I'm trying to use a random colour scheme. However, I need to do this over a series of different maps from different points in history.

I need the colour for "Norway" to be the same across all maps, likewise the colour should be the same for "Germany". I don't care what the colour is for each country, just that it is consistent between layers.

To do this, I have a Python function which uses the MD5 hash of the column value.

This function works, it looks up an attribute by name and returns an "r,g,b,a" string based on the first 4 bytes of the MD5 hash:-

"""
Define new functions using @qgsfunction. feature and parent must always be the
last args.
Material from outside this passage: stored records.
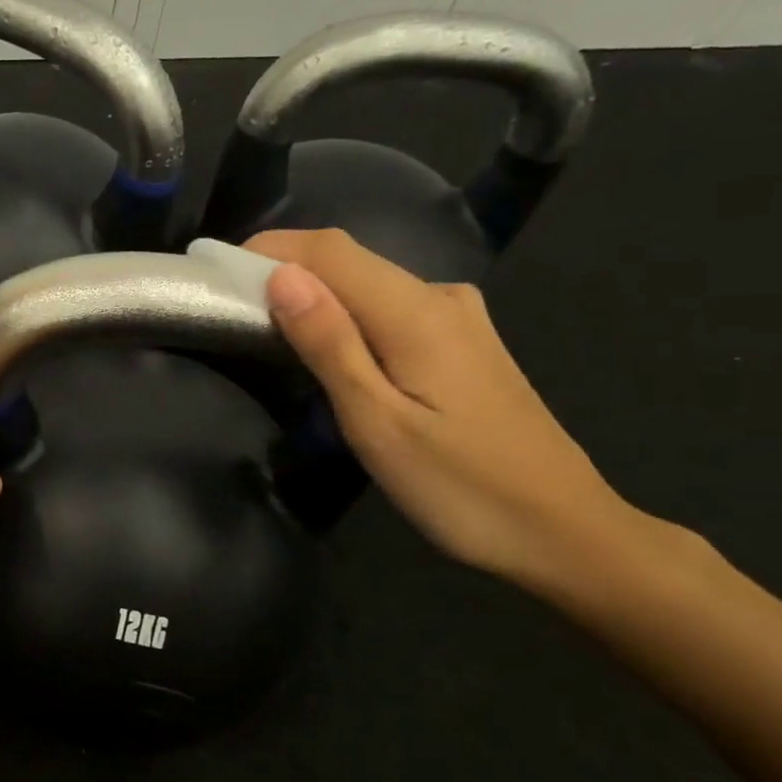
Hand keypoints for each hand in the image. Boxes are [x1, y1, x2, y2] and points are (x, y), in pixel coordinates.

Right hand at [246, 229, 638, 592]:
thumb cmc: (461, 487)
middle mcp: (442, 298)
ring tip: (267, 324)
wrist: (565, 533)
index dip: (269, 247)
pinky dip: (347, 312)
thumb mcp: (378, 423)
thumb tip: (281, 277)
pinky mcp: (465, 343)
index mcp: (418, 312)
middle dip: (285, 267)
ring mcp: (460, 319)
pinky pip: (391, 307)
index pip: (330, 250)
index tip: (216, 271)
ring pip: (371, 283)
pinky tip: (330, 345)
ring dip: (315, 291)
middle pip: (350, 259)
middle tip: (229, 304)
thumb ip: (329, 344)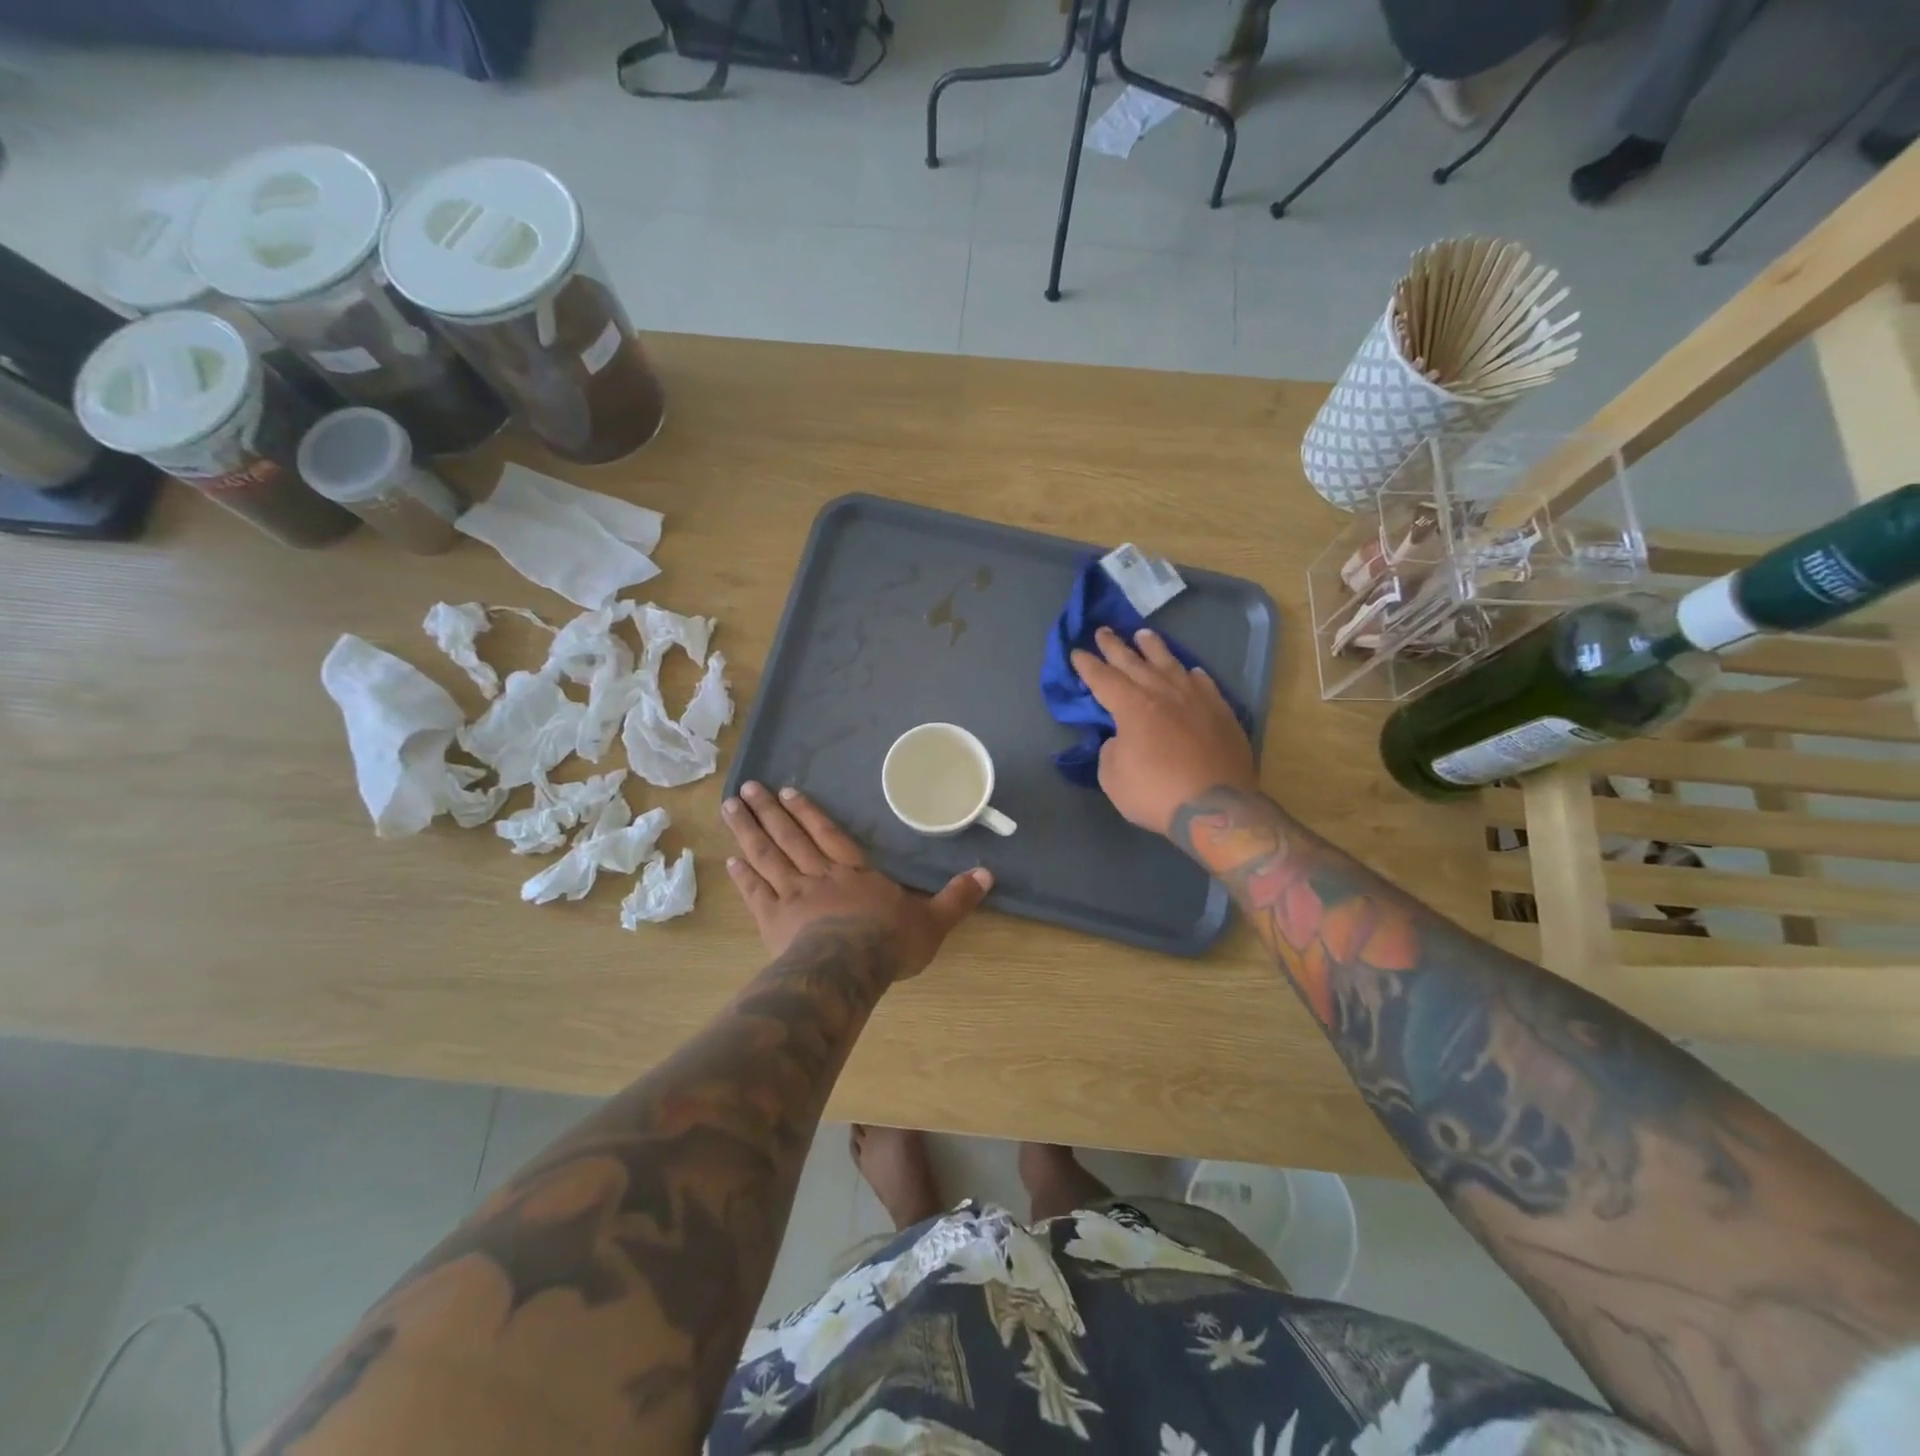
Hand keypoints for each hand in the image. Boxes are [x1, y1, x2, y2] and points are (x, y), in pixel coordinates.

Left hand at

Use args=-1 to pass a list of values as arguments
"""

from qgis.core import *
from qgis.gui import *
import hashlib

@qgsfunction(args='auto', group='Custom')
def hashcolor(values, feature, parent):
    v = feature.attribute(values)
    if not v:
        v = "Null"
    h = hashlib.md5()
    h.update(v)
    hd = h.hexdigest()
    r = int(hd[0:2],16)
    g = int(hd[2:4],16)
    b = int(hd[4:6],16)
    return "{0},{1},{2},255".format(r,g,b)

So for example,

hashcolour('CNTRY') will always return 213,185,41,255 if the CNTRY field contains "Norway"
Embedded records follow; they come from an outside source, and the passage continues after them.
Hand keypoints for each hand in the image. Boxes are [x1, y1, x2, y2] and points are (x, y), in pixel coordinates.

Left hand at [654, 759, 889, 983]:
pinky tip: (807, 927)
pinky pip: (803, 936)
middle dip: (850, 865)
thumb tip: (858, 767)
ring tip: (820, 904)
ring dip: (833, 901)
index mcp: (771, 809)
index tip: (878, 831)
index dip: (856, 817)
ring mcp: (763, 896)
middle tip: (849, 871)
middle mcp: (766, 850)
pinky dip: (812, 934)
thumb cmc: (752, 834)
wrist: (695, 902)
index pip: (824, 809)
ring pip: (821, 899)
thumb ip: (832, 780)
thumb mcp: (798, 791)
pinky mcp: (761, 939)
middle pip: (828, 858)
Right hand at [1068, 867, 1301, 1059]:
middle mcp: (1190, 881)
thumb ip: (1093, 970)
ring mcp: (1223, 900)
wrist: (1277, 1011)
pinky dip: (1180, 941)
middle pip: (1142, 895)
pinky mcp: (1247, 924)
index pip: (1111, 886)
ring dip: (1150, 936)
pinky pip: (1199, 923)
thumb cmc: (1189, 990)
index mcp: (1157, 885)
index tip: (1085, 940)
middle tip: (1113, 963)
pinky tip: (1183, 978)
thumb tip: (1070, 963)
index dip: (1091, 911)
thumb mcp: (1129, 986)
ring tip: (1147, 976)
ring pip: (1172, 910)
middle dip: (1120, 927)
I then use this expression as the fill colour for my polygons.

enter image description here

However, I could only get this to work if certain criteria are met:-

  • I have labelling turned on for that layer and
  • I have used "CNTRY" somewhere in the label's expression

I don't want labels, and I can't just use the empty string, so I had to use this hack on the label expression to get it to work:-

regexp_replace("CNTRY", '.*','')

Can anyone explain why I need to use labels in this way to get a python-expression defined colour to work? Is this a bug, or a side-effect of how the expression editor is supposed to work? It seems odd that labelling should be needed to allow polygon styling...
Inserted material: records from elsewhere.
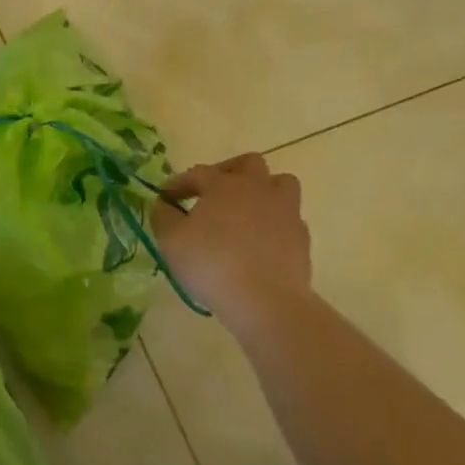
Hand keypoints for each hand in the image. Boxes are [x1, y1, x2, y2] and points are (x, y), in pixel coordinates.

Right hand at [154, 154, 313, 333]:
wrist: (265, 301)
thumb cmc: (211, 264)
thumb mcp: (170, 239)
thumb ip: (162, 215)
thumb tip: (164, 204)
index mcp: (224, 184)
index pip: (197, 173)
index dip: (179, 183)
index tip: (165, 197)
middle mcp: (257, 188)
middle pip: (249, 163)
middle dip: (228, 171)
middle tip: (212, 192)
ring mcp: (285, 211)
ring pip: (280, 184)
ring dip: (262, 190)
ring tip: (245, 210)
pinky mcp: (301, 237)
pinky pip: (288, 218)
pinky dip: (274, 222)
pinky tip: (260, 241)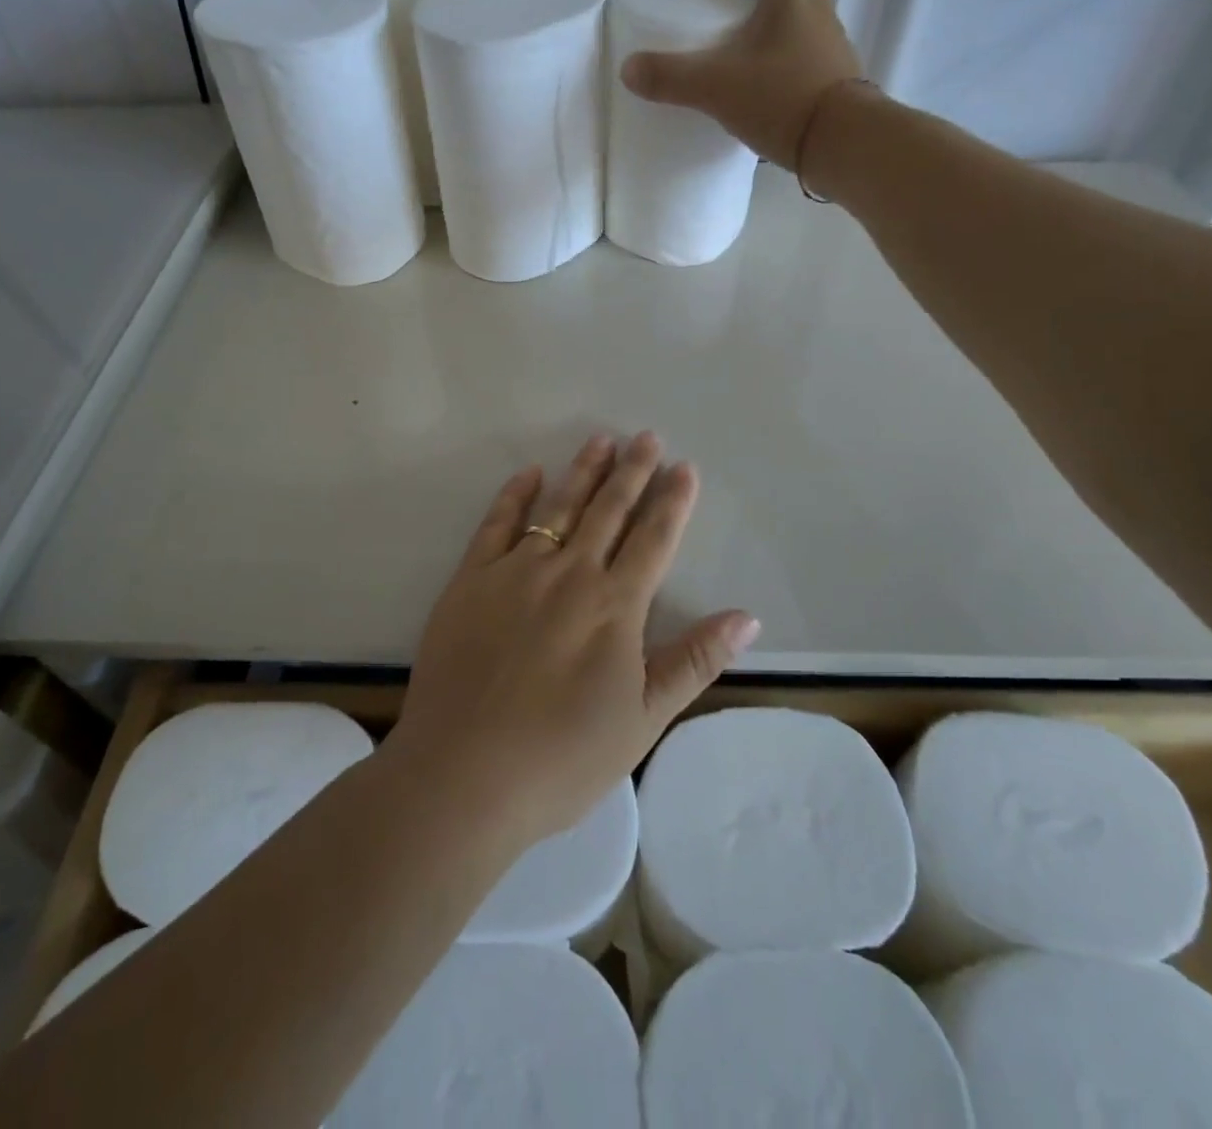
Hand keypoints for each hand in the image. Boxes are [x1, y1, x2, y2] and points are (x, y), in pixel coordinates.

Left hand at [386, 433, 759, 846]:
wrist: (464, 774)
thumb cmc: (562, 758)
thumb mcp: (643, 719)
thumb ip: (694, 661)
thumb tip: (747, 617)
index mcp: (615, 606)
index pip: (653, 539)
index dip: (672, 502)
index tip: (684, 467)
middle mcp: (569, 574)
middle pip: (608, 511)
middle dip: (631, 471)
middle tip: (646, 436)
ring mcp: (516, 572)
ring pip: (558, 507)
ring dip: (582, 472)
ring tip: (601, 440)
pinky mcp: (470, 580)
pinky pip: (497, 524)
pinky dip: (515, 495)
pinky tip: (529, 473)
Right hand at [619, 0, 864, 169]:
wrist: (843, 144)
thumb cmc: (782, 99)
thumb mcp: (716, 87)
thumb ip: (670, 77)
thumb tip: (628, 70)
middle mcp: (819, 8)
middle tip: (735, 10)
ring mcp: (832, 44)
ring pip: (807, 12)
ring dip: (777, 21)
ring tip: (744, 56)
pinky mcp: (835, 78)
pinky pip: (809, 52)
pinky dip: (786, 59)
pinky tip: (762, 91)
(Setup : Ubuntu Trusty 32-bit, QGIS 2.12.3-Lyon)

1 Answer 1

3

I can confirm your issue also on Fedora 23 QGIS 2.10.1. Looking at you function you pass the name of the field to the function where you lookup the value. The function engine then does this for every record in the table. You can parse the value directly using " and not ' if you simplify the function to:

from qgis.core import *
from qgis.gui import *

import hashlib

@qgsfunction(args='auto', group='Custom')
def hashcolor(values, feature, parent):
    h = hashlib.md5()
    h.update(values)
    hd = h.hexdigest()
    r = int(hd[0:2],16)
    g = int(hd[2:4],16)
    b = int(hd[4:6],16)
    return "{0},{1},{2},255".format(r,g,b)

Then pass in the columnname like:

hashcolor( "CNTRY" )

This will work without the strange label stunt.

Instead of a hashcolor generator you could also just use the normal classify color style on CNTRY and save the style for future use in other maps where the style can be loaded.

1
  • that works, thank you! I went for this approach (rather than saving style files) as there are 20 layers and very few countries appear in more than two or three layers.. although I suppose I could have combined the layer shapefiles, applied the categorisation to the combined layer and saved the style file from there.